INFORMATION SUPPLIED>
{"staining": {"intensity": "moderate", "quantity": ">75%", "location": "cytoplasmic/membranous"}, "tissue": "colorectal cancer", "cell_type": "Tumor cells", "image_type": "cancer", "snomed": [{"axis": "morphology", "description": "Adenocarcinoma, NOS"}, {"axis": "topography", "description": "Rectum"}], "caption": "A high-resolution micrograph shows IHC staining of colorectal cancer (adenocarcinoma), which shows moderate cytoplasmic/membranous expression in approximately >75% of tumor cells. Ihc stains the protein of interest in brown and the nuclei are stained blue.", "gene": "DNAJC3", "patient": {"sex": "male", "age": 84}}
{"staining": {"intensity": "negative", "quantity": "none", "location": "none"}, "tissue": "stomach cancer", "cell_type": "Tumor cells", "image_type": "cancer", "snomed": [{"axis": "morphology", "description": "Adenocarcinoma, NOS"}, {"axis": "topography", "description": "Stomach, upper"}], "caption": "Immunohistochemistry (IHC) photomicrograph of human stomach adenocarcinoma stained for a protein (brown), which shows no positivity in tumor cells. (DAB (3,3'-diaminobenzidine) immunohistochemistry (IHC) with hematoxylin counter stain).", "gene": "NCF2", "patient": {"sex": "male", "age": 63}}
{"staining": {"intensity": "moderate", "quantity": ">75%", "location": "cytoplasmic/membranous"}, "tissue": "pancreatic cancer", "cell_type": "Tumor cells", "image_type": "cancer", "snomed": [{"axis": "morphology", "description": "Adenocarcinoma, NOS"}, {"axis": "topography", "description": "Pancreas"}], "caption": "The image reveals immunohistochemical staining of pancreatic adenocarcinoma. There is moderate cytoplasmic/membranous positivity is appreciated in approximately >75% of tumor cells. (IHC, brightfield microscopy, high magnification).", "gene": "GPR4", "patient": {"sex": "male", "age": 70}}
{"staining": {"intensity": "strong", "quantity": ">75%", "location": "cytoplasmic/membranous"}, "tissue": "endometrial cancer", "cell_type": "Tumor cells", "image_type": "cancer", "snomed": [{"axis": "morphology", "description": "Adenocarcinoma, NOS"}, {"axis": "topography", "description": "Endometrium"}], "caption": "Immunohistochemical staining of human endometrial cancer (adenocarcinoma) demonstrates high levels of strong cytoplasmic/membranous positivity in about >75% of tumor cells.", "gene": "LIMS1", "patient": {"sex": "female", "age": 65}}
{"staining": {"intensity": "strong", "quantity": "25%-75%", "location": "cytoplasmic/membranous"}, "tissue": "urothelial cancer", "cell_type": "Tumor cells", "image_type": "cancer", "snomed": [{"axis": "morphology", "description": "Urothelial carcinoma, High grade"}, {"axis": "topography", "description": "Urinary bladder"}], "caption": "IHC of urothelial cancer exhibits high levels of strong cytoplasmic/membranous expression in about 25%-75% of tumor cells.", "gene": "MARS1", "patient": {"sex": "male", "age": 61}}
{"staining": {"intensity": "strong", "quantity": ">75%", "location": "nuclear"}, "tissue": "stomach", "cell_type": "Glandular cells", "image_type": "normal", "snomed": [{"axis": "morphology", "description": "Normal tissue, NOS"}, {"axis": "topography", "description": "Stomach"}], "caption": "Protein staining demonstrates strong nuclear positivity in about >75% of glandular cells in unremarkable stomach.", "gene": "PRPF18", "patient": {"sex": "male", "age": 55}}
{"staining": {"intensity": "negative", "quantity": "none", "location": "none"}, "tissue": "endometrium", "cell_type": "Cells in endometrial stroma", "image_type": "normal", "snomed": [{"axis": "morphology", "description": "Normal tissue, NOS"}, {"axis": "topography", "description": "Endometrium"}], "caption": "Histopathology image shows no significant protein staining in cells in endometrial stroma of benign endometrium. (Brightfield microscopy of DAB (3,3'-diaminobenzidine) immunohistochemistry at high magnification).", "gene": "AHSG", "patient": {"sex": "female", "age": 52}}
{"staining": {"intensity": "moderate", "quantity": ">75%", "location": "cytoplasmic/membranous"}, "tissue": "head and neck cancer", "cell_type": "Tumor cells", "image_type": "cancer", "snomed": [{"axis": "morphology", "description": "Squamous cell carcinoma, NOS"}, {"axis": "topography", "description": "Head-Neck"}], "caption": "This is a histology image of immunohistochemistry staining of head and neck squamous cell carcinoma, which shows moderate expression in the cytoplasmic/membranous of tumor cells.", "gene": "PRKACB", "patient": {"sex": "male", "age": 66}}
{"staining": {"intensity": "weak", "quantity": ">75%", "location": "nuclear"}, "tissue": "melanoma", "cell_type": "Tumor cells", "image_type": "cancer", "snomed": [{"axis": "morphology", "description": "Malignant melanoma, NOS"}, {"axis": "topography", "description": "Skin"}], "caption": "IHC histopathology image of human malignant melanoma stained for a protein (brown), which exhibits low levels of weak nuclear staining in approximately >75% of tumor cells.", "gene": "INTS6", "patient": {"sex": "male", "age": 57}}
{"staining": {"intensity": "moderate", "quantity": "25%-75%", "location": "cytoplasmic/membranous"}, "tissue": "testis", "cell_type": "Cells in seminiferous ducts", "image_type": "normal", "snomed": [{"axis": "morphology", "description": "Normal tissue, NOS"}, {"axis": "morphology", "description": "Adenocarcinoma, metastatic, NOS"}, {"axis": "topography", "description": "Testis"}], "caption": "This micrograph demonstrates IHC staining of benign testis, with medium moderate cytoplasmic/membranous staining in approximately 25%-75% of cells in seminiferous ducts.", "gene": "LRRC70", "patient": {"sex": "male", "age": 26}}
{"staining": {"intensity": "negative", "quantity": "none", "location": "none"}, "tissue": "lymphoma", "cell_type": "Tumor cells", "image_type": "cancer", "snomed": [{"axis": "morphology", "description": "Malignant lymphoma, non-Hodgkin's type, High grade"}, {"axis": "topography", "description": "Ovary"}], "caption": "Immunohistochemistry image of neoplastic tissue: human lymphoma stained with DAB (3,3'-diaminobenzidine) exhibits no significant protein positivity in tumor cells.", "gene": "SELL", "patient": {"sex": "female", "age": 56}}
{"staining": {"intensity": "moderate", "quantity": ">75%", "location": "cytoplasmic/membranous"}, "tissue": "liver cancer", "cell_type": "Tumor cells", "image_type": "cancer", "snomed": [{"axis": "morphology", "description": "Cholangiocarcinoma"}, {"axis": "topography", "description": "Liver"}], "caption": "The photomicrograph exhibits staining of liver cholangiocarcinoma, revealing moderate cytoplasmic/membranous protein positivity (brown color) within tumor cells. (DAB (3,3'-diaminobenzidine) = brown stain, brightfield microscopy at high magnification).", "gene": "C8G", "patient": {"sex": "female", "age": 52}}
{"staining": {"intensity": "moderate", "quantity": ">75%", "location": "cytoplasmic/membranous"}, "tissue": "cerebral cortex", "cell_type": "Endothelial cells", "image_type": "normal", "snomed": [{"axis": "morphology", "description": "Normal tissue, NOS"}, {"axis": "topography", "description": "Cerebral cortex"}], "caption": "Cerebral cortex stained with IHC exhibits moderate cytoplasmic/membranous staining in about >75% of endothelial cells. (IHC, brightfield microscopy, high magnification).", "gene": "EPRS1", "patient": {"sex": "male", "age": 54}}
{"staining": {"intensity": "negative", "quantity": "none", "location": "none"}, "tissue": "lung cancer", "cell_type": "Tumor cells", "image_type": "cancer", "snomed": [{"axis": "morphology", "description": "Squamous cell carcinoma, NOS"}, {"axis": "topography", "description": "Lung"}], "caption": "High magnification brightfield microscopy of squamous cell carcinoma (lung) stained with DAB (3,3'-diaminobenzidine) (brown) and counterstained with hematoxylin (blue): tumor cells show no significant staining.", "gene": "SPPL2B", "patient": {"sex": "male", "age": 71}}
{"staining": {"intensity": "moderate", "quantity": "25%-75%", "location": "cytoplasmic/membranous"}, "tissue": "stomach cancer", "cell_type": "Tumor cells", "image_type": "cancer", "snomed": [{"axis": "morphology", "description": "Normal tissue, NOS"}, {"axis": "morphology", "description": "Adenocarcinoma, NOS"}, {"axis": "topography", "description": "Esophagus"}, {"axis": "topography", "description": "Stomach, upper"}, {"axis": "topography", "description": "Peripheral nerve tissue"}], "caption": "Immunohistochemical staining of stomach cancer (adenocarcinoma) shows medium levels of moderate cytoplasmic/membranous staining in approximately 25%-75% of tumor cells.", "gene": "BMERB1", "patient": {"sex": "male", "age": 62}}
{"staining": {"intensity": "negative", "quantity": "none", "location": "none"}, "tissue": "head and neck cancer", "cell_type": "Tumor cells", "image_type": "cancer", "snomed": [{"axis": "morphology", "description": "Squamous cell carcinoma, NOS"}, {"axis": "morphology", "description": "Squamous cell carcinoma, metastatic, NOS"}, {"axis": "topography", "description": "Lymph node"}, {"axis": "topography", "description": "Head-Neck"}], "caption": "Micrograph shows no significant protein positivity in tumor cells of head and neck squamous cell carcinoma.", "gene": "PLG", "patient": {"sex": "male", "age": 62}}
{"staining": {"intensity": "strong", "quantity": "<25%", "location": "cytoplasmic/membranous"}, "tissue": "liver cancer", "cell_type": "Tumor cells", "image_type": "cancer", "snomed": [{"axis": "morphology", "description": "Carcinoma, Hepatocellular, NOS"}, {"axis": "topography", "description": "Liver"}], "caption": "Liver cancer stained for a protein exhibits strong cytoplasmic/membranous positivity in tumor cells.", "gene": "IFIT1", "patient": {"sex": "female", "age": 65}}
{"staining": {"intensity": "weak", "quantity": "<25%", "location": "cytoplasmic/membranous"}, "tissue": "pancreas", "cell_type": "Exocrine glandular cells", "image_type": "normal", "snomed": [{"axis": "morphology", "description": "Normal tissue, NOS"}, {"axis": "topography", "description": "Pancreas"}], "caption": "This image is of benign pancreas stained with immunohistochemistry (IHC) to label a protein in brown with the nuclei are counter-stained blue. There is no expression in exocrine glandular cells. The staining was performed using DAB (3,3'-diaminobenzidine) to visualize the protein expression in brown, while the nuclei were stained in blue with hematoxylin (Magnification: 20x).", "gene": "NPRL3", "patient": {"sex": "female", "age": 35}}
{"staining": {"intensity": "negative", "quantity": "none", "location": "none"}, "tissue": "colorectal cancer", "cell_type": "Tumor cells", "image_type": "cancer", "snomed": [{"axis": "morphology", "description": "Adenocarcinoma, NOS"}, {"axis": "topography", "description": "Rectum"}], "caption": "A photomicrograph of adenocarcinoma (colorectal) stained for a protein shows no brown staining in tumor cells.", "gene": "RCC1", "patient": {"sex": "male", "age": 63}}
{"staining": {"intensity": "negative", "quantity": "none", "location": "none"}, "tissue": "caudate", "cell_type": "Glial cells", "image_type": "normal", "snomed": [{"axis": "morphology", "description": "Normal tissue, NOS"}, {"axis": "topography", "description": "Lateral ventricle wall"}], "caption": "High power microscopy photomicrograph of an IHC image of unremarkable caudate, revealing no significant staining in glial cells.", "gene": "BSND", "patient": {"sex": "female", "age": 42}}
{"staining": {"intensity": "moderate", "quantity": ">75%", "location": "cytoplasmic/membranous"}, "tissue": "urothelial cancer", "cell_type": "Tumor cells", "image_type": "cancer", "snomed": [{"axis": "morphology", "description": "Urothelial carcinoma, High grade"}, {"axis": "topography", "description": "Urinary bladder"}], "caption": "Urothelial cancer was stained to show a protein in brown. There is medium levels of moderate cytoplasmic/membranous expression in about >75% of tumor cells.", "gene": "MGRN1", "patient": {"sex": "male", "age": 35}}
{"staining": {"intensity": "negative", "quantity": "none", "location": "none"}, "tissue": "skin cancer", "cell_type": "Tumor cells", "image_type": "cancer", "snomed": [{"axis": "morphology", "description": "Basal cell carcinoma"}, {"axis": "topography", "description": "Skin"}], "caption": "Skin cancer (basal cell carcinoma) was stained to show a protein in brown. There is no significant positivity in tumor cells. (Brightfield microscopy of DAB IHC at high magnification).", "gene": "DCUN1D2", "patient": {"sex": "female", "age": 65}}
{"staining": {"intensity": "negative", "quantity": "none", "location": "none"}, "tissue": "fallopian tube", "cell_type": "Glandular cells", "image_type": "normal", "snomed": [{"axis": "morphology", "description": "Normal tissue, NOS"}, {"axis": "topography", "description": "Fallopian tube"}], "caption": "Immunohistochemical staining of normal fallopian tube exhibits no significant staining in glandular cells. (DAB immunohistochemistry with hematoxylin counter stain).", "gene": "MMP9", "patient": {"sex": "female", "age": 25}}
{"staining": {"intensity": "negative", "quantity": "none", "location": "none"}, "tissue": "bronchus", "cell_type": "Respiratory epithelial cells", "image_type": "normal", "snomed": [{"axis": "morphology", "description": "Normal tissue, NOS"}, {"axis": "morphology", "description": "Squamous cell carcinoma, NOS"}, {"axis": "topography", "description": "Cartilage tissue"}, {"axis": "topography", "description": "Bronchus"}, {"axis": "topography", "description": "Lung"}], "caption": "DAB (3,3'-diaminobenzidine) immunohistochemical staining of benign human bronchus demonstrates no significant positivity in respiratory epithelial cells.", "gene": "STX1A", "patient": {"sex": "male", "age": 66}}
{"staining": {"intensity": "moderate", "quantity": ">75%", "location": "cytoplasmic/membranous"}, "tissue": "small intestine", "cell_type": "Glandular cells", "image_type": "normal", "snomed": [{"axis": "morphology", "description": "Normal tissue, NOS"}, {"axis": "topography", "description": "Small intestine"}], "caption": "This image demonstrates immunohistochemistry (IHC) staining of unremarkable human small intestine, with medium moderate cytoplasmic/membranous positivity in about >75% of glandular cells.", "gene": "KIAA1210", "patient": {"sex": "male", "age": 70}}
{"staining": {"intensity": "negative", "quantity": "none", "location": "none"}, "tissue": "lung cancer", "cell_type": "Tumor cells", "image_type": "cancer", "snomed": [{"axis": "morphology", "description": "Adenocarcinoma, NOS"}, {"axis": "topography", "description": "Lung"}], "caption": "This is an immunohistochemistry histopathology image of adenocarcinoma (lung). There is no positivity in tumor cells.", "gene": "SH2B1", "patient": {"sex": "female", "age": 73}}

EXERCISE DIRECTIONS> Retype only this range exactly: the first line of the data through the line where "(IHC) photomicrograph of" appears.

ANSWER FOR THIS EXERCISE>
{"staining": {"intensity": "moderate", "quantity": ">75%", "location": "cytoplasmic/membranous"}, "tissue": "colorectal cancer", "cell_type": "Tumor cells", "image_type": "cancer", "snomed": [{"axis": "morphology", "description": "Adenocarcinoma, NOS"}, {"axis": "topography", "description": "Rectum"}], "caption": "A high-resolution micrograph shows IHC staining of colorectal cancer (adenocarcinoma), which shows moderate cytoplasmic/membranous expression in approximately >75% of tumor cells. Ihc stains the protein of interest in brown and the nuclei are stained blue.", "gene": "DNAJC3", "patient": {"sex": "male", "age": 84}}
{"staining": {"intensity": "negative", "quantity": "none", "location": "none"}, "tissue": "stomach cancer", "cell_type": "Tumor cells", "image_type": "cancer", "snomed": [{"axis": "morphology", "description": "Adenocarcinoma, NOS"}, {"axis": "topography", "description": "Stomach, upper"}], "caption": "Immunohistochemistry (IHC) photomicrograph of human stomach adenocarcinoma stained for a protein (brown), which shows no positivity in tumor cells. (DAB (3,3'-diaminobenzidine) immunohistochemistry (IHC) with hematoxylin counter stain).", "gene": "NCF2", "patient": {"sex": "male", "age": 63}}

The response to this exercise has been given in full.